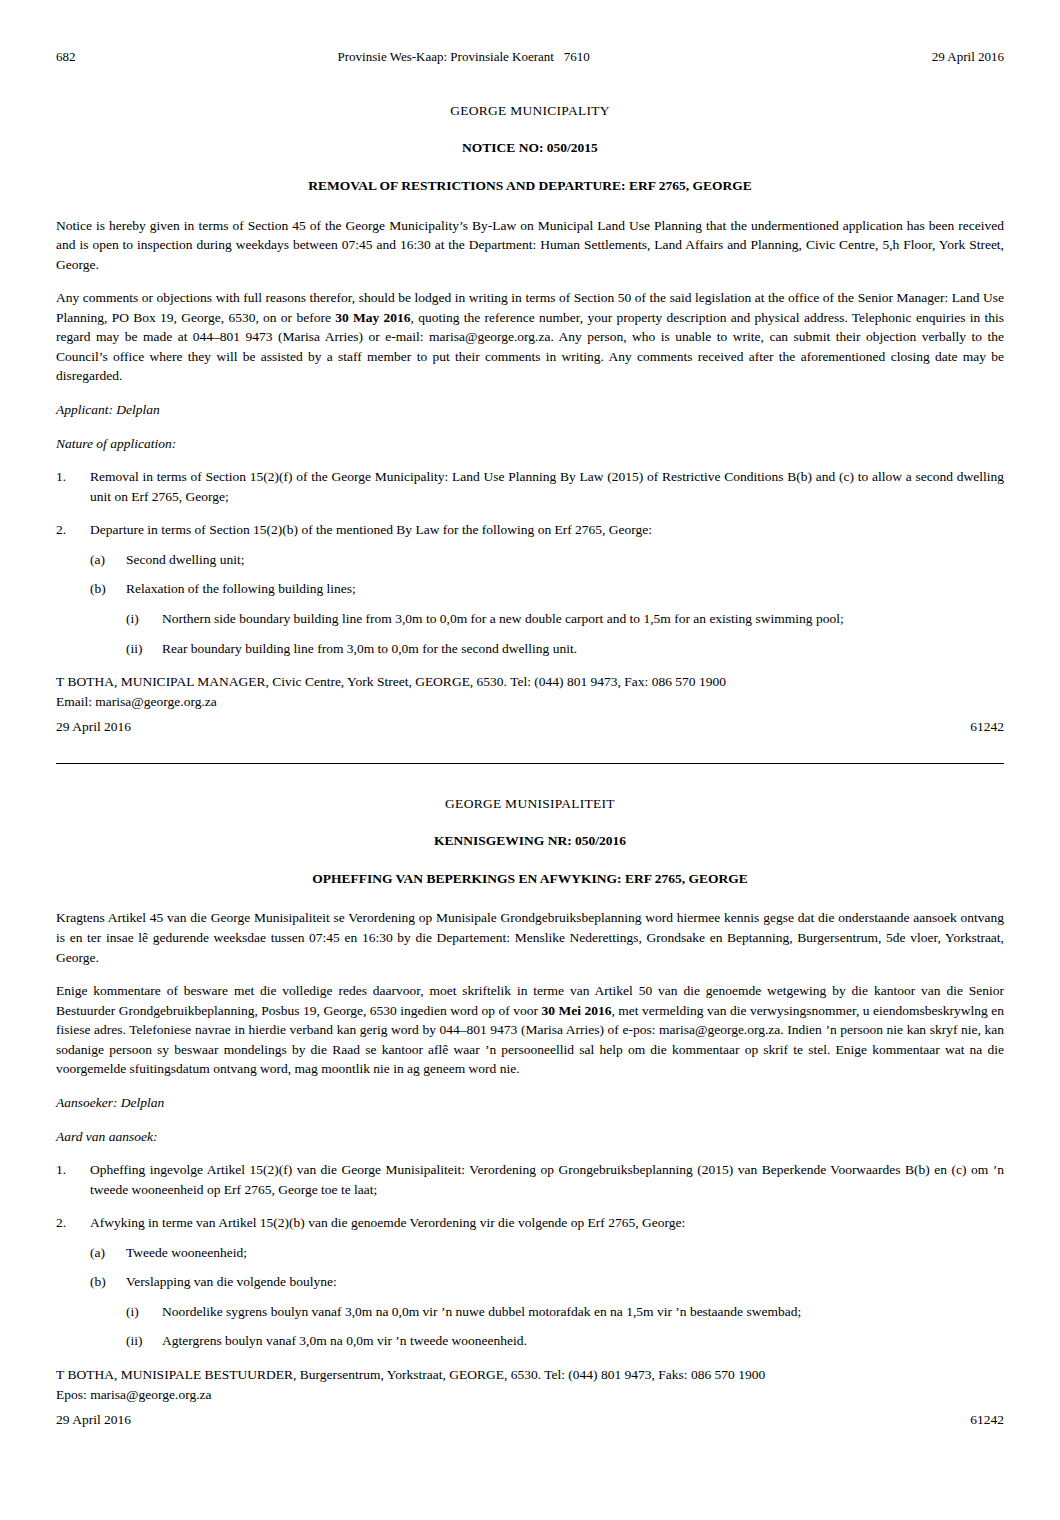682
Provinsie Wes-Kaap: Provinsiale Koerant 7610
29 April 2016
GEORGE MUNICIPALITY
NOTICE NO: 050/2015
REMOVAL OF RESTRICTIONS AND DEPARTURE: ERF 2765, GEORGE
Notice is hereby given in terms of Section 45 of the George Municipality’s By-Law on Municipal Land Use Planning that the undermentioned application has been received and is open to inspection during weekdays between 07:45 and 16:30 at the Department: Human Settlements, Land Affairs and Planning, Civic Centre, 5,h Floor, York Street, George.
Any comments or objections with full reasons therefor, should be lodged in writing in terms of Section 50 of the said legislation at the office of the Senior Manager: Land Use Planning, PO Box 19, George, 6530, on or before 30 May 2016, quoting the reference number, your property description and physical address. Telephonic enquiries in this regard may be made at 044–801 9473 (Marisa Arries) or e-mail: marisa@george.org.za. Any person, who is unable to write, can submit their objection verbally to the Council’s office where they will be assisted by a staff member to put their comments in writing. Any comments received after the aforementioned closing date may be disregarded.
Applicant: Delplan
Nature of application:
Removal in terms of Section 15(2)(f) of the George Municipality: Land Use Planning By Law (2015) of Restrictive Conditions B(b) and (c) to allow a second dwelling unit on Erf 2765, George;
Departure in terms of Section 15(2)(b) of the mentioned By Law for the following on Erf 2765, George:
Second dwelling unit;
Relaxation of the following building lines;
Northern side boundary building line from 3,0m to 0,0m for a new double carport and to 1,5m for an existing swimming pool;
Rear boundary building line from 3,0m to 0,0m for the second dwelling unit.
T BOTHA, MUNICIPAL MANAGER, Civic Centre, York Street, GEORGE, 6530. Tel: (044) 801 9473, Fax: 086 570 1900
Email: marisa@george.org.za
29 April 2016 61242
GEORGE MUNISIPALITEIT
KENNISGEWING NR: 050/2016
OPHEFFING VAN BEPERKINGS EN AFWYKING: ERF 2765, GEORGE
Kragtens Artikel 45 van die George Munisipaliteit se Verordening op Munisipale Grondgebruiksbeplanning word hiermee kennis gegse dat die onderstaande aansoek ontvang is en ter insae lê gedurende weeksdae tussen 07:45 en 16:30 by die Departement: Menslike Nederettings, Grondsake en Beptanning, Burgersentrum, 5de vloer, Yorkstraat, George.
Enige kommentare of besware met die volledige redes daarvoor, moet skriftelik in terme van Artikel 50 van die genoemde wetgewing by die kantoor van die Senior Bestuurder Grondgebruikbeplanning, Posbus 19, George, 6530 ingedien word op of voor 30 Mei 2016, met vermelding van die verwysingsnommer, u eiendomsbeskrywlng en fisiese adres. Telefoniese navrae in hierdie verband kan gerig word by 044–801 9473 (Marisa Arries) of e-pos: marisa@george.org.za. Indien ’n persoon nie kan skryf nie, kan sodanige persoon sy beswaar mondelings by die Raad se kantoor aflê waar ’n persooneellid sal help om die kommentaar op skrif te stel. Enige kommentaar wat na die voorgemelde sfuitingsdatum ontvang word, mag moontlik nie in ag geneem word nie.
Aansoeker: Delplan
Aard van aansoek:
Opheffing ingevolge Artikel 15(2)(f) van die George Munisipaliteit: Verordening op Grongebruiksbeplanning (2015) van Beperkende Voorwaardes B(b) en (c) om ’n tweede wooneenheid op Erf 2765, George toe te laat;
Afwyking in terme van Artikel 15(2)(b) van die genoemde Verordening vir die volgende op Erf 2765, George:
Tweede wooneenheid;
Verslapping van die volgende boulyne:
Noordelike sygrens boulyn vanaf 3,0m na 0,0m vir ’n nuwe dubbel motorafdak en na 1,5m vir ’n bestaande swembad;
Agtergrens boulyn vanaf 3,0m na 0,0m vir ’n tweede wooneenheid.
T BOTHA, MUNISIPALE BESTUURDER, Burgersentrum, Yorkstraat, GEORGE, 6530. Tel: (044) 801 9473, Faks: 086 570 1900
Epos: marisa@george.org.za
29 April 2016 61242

--

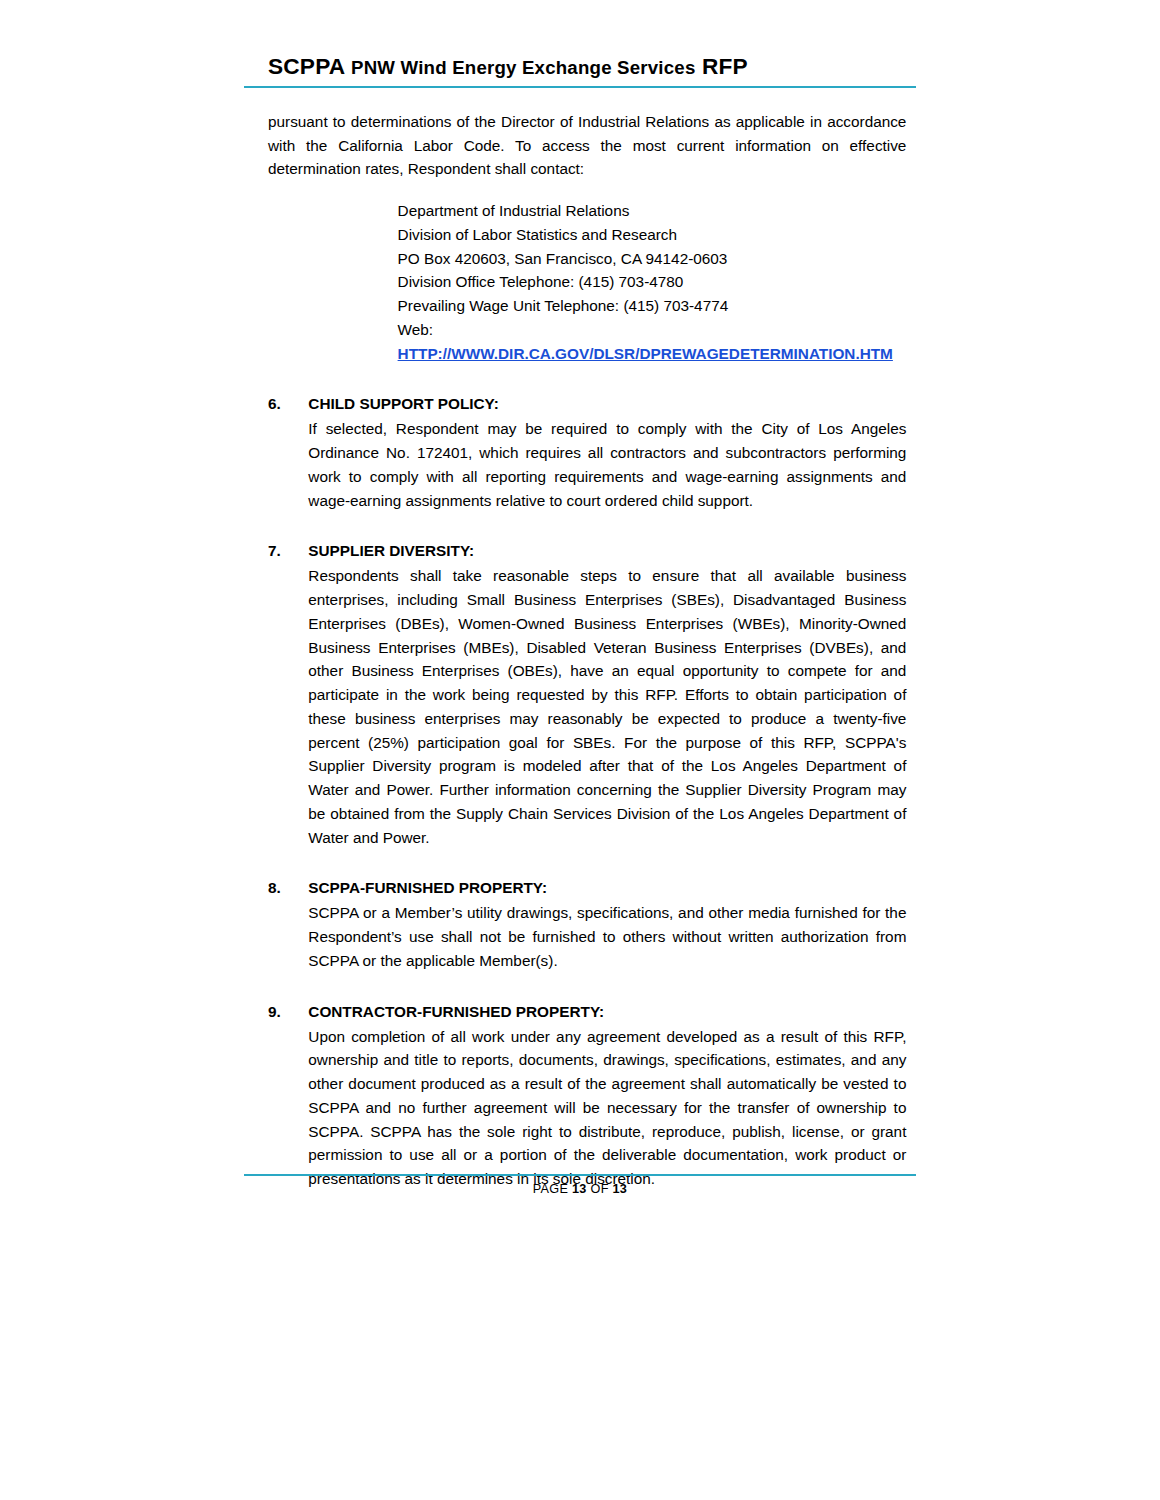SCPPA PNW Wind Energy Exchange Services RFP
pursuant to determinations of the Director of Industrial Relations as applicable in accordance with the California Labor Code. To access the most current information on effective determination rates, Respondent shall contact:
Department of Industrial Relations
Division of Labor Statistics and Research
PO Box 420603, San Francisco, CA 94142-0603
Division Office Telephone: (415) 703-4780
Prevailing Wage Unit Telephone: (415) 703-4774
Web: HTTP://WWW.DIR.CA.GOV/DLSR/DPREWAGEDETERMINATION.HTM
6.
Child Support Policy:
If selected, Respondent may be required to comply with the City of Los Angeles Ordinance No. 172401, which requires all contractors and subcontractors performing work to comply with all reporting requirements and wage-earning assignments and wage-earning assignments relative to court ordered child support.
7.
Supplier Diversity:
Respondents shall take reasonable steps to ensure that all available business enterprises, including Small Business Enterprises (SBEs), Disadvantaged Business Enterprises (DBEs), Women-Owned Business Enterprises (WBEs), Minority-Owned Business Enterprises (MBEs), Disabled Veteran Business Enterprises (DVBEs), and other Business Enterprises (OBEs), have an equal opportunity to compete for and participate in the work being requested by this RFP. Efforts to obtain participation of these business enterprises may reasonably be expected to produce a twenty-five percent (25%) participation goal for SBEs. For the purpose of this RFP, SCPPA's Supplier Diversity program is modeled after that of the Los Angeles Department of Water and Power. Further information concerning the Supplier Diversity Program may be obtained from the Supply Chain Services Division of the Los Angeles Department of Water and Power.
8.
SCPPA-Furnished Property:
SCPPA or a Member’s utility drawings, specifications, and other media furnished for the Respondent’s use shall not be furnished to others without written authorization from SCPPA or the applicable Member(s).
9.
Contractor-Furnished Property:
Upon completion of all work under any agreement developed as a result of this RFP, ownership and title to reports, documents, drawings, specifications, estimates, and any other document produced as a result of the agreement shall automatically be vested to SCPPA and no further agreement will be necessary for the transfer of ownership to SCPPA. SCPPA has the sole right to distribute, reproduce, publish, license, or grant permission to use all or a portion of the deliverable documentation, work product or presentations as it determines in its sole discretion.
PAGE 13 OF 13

**Try it:**
In the listing above, find the line with "Departure in terms" and the line with "Relaxation of the following building lines;", then print exactly those two lines and every line between them, and nothing more.

**Exercise solution:**
Departure in terms of Section 15(2)(b) of the mentioned By Law for the following on Erf 2765, George:
Second dwelling unit;
Relaxation of the following building lines;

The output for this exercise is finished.